Are there other planets like Earth in our galaxy? “Undiscovered Worlds: The Search Beyond Our Sun” provides some new answers to that question. This show will be introduced at Strickler Planetarium
“If you want to know what’s exciting in astronomy right now, this is the show for you to see,” said Steve Case
, Planetarium director. “Its solid, relevant science presents what we know and what we’re learning about exoplanets — planets that are orbiting stars — in an engaging way.”
Through the wonders of digital imagery, travel to 51 Pegasi, a star very similar to Earth’s sun, to see a giant exoplanet in orbit. Visit Gliese 581, an exoplanet that could possibly sustain standing water and vegetation.
A combination of visual, auditory and science drama, the show includes data that the Kepler space telescope has transmitted since its launch in 2009. Kepler — NASA’s first mission capable of finding Earth-size planets around stars — has been watching more than 100,000 stars with the goal of observing exoplanets.
The discovery of these planets, which began in 1999, is one of the most exciting frontiers in contemporary astronomy.
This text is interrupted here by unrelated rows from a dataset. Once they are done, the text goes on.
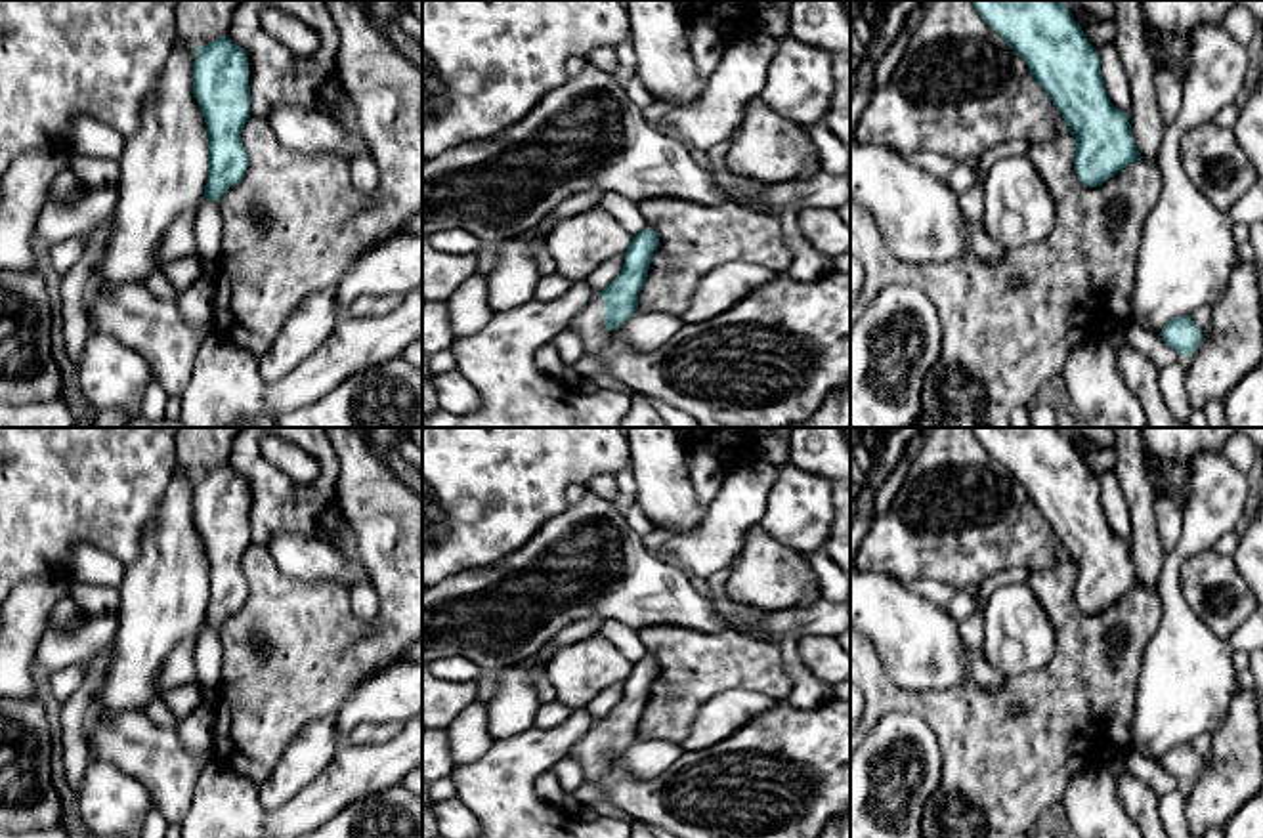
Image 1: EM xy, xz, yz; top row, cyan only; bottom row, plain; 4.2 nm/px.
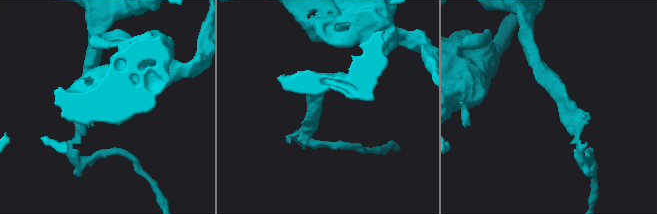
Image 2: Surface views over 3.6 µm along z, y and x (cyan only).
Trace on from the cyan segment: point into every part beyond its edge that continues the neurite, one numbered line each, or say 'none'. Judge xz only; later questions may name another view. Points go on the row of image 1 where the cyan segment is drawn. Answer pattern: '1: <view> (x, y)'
1: xz (769, 361)

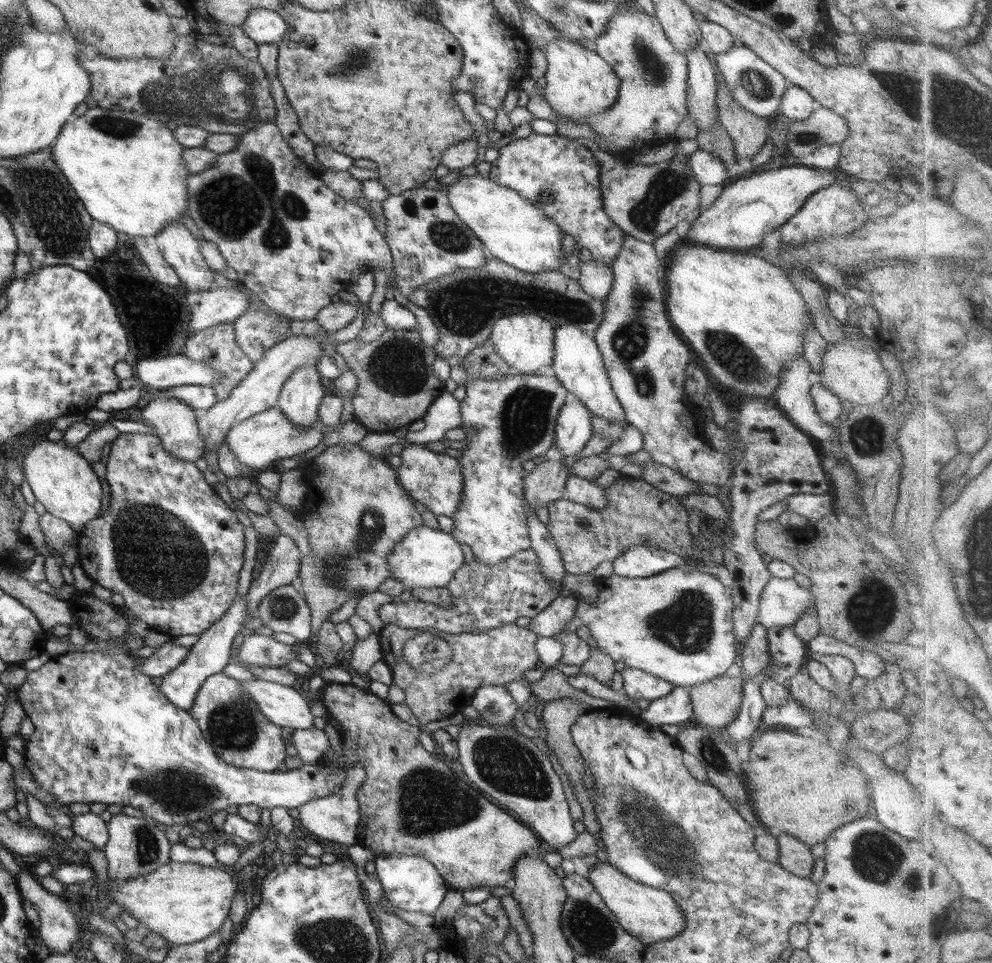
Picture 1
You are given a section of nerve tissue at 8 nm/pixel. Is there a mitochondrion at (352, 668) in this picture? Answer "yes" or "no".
no

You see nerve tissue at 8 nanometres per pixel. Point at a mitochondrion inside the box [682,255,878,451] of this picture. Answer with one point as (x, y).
(742, 367)

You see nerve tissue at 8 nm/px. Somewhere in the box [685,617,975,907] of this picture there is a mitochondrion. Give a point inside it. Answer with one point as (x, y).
(874, 855)

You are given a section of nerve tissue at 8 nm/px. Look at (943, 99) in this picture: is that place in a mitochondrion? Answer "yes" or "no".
yes

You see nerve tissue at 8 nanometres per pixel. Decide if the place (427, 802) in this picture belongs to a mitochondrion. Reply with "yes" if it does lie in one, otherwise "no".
yes

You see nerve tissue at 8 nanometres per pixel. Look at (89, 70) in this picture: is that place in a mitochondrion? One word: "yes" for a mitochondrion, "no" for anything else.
no

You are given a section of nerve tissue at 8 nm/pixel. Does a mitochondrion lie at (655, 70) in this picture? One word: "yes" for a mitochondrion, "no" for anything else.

Their detection and classification is a rapidly developing field of observational astronomy.
Added to Olivet’s library of ten digital shows, “Undiscovered Worlds” is the newest show since 2011. Ideal for adults and children in grades six through 12, it is available for both public and private shows.
Each showing also includes an interactive star talk about the night sky in the Kankakee area, a short tour of the universe with a view of our solar system, and a question-and-answer session.
Produced by the Museum of Science, Boston, this show has also been featured at Charles Hayden Planetarium, Boston, Mass.; Adler Planetarium, Chicago; The Planetarium at the New Mexico Museum of Natural History and Science, Albuquerque.
The July schedule for “Undiscovered Worlds” at Strickler is July 6 at 6 and 7:30 p.m.; July 13 at 6 and 7:30 p.m.; July 20, 6 and 7:30 p.m. Admission is $3 per person at the door.
Teachers may schedule a private show for a class field trip. An accompanying educator’s guide provides additional facts and ideas for them to share with their students in the classroom.